1.8.1. O impacto do tratamento da miringotomia com colocação de TVTT nas crianças com OMD

Na literatura são referenciados vários estudos que demonstram o impacto da miringotomia com colocação de TVTT no tratamento das OMD, embora nem sempre os resultados encontrados sejam consensuais. A preocupação com as consequências da OMD durante a infância, principalmente em relação à aquisição da linguagem, chegou a modificar o padrão de cirurgias otorrinolaringológicas electivas, tornando a miringotomia com inserção de tubo de ventilação (TVTT) o procedimento mais comum nas crianças de diversos países (Rosenfeld, 2003; Bluestone & Klein, 2004).

Nos EUA, um inquérito realizado em 1994 revelou que foram efectuadas 580.000 cirurgias para colocação de tubos de ventilação em crianças e adolescentes até aos 15 anos de idade. Mais de 313.000 das crianças submetidas à cirurgia ainda não haviam completado os 3;0 anos (Paradise, 1998). Em 1996, uma a cada 110 crianças norte-americanas recebeu tubos de ventilação, quase o dobro do número de crianças submetidas a amigdalectomia naquele ano (Rosenfeld et al., 2000). De uma forma geral, está comprovado que a miringotomia com colocação de TVTT é eficaz no tratamento das OMD em crianças que não responderam adequadamente ao tratamento com antibióticos (Maw & Herod, 1986; Black et al., 1990; Mandel et al., 1992; Dempster et al., 1993). Verificaram-se igualmente resultados positivos quando associada a adenoidectomia a esta cirurgia (Bulman et

al., 1984; Black et al., 1990), sendo que os resultados positivos destes estudos

Foi ainda demonstrado que este procedimento cirúrgico estimula a regeneração das células ciliadas da MT, inibindo desta forma as secreções mucóides e encurtando o período de recuperação das crianças com OMD (Kiroglu et al., 1997). No que diz respeito à capacidade auditiva, resultados igualmente satisfatórios foram encontrados por Hellier et al., (1997), cujos resultados apontam para uma melhoria auditiva em 99,1%, uma redução do número de infecções em 74,1%, uma diminuição do número de consultas de 87%, uma menor ausência das crianças da creche/ jardim-de-infância e uma menor ausência dos pais ao emprego de 70,7%. É estimada uma melhoria média no limiar da audição de 14 dB no período pós- cirúrgico (Franklin & Marck, 1998).
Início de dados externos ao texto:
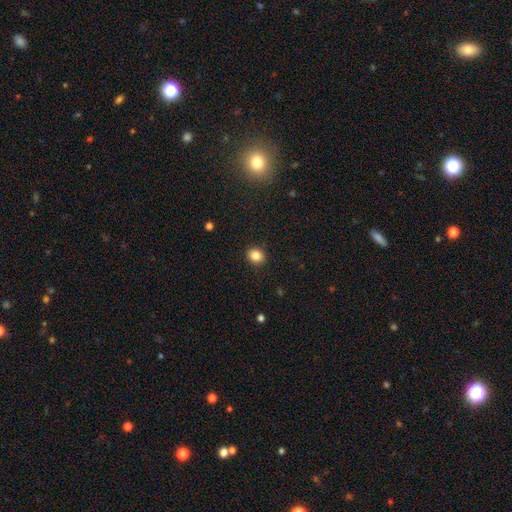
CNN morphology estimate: smooth 84%, star or artifact 10%, featured or disk 5%. Down the decision tree: how rounded — round (70%); merging — none (91%).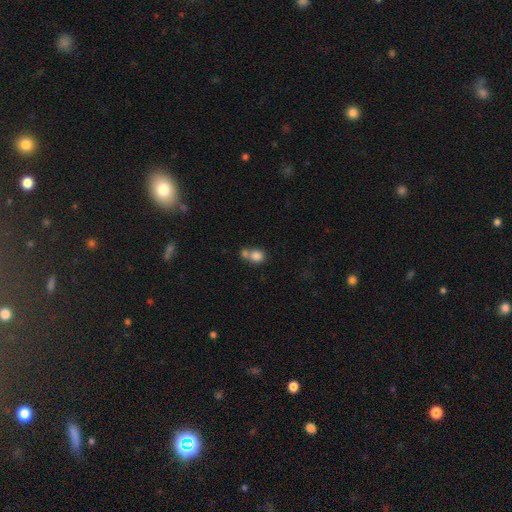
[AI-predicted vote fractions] A smooth galaxy with no disk features (81%) that is round (72%).

Vote fractions:
- Smooth or featured? smooth: 81% / star or artifact: 10% / featured or disk: 10%
- How rounded? round: 72% / in between: 27% / cigar-shaped: 1%
- Merging? merger: 52% / none: 35% / minor disturbance: 8% / major disturbance: 4%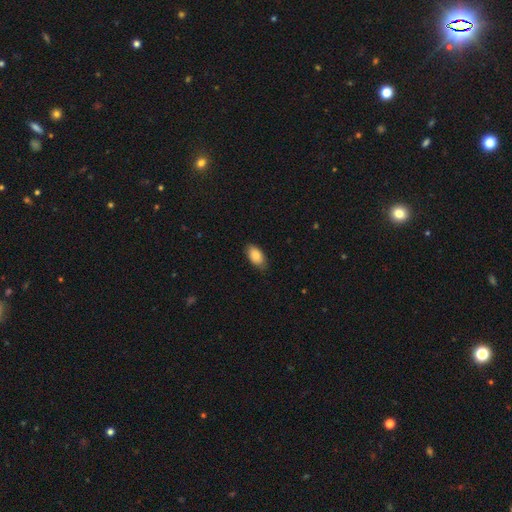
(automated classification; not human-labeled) Overall: smooth (86%). How rounded: in between (93%). Merging: none (82%).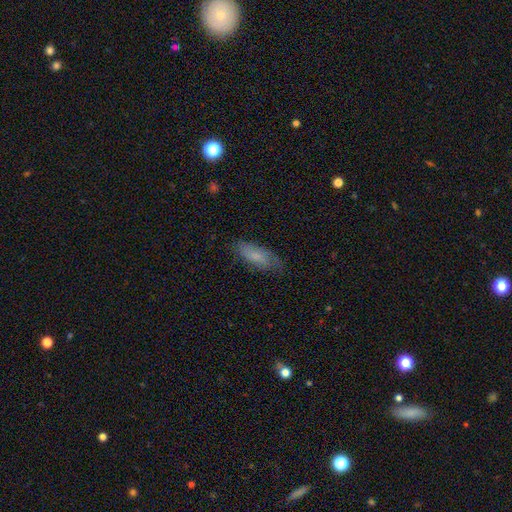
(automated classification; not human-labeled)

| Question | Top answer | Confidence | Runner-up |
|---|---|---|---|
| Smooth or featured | smooth | 69% | featured or disk (24%) |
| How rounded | in between | 68% | cigar-shaped (30%) |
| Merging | none | 72% | minor disturbance (21%) |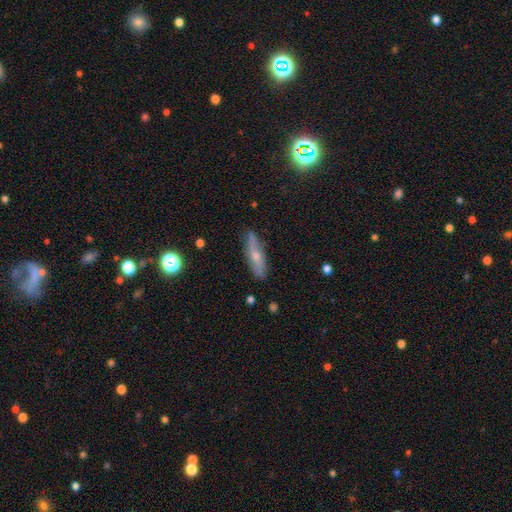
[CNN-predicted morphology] Smooth or featured: featured or disk — 48% (smooth — 43%)
Merging: none — 78% (minor disturbance — 17%)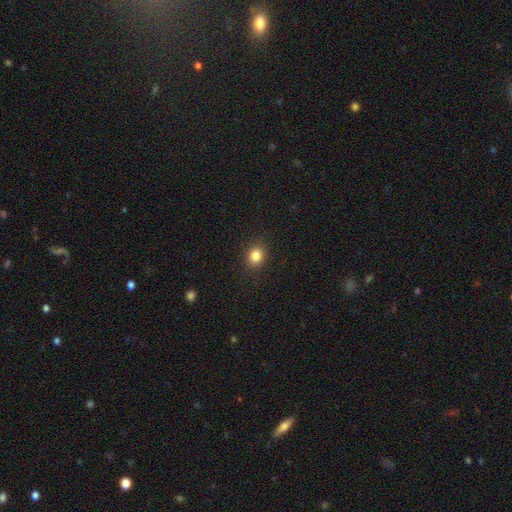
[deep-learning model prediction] A smooth galaxy with no disk features (84%) that is round (60%).

Vote fractions:
- Smooth or featured? smooth: 84% / star or artifact: 11% / featured or disk: 5%
- How rounded? round: 60% / in between: 39% / cigar-shaped: 1%
- Merging? none: 89% / minor disturbance: 7% / major disturbance: 2% / merger: 1%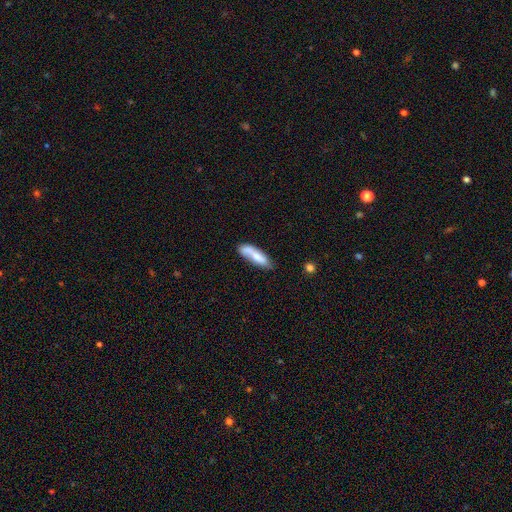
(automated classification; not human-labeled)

Outros resultados sobre o impacto da miringotomia com colocação de TVTT debruçam-se sobre aspectos inerentes à qualidade de vida. Com efeito, foi realizado um questionário aos pais antes e depois da cirurgia, tendo-se concluído uma melhoria na qualidade de vida das crianças e dos pais no momento pós- cirúrgico. Esta melhoria foi medida pela diminuição do número de infecções, de consultas e de consumo de antibióticos. Foi igualmente estudada a percepção dos pais em relação à audição, fala e comportamento. As respostas obtidas a partir dos pais neste questionário apontam para uma menor irritabilidade das crianças, uma melhor qualidade de sono, uma diminuição da intensidade do som da televisão e uma melhor comunicação (Faccione, 1991). No entanto, é referida a limitada sensibilidade dos pais e cuidadores na detecção da perda auditiva leve e moderada, a qual deve desencorajar tanto os pesquisadores como os clínicos a utilizarem essa ferramenta para o diagnóstico e seguimento da OMD (Bluestone & Klein, 2001). Apesar disso, a literatura insiste na valorização de qualquer preocupação parental relacionada com a audição, fala e linguagem, que deve ser considerada e investigada, assim como na percepção médica de eventuais atrasos e/ou perturbações nessas áreas, que podem ser consequentes à perda auditiva secundária à OMD (Rosenfeld, 2000; Richards & Giannoni, 2002; Ruben, 2003; Kubba, Swan & Gatehouse, 2004).

Num artigo de revisão, constatou-se que a inserção dos TVTT poderia melhorar o nível de perda de audição associado à OMD, no entanto, este efeito é reduzido após

6-9 meses da cirurgia, verificando-se que o tempo levou a um restabelecimento natural do nível de audição das crianças não tratadas cirurgicamente. Deste modo, pode concluir-se que é importante a política de vigilância durante três meses nas crianças com OMD bilateral, uma vez que durante este período existe a possibilidade de 50% destas crianças apresentar uma resolução espontânea da OMD (Browning et al., 2010).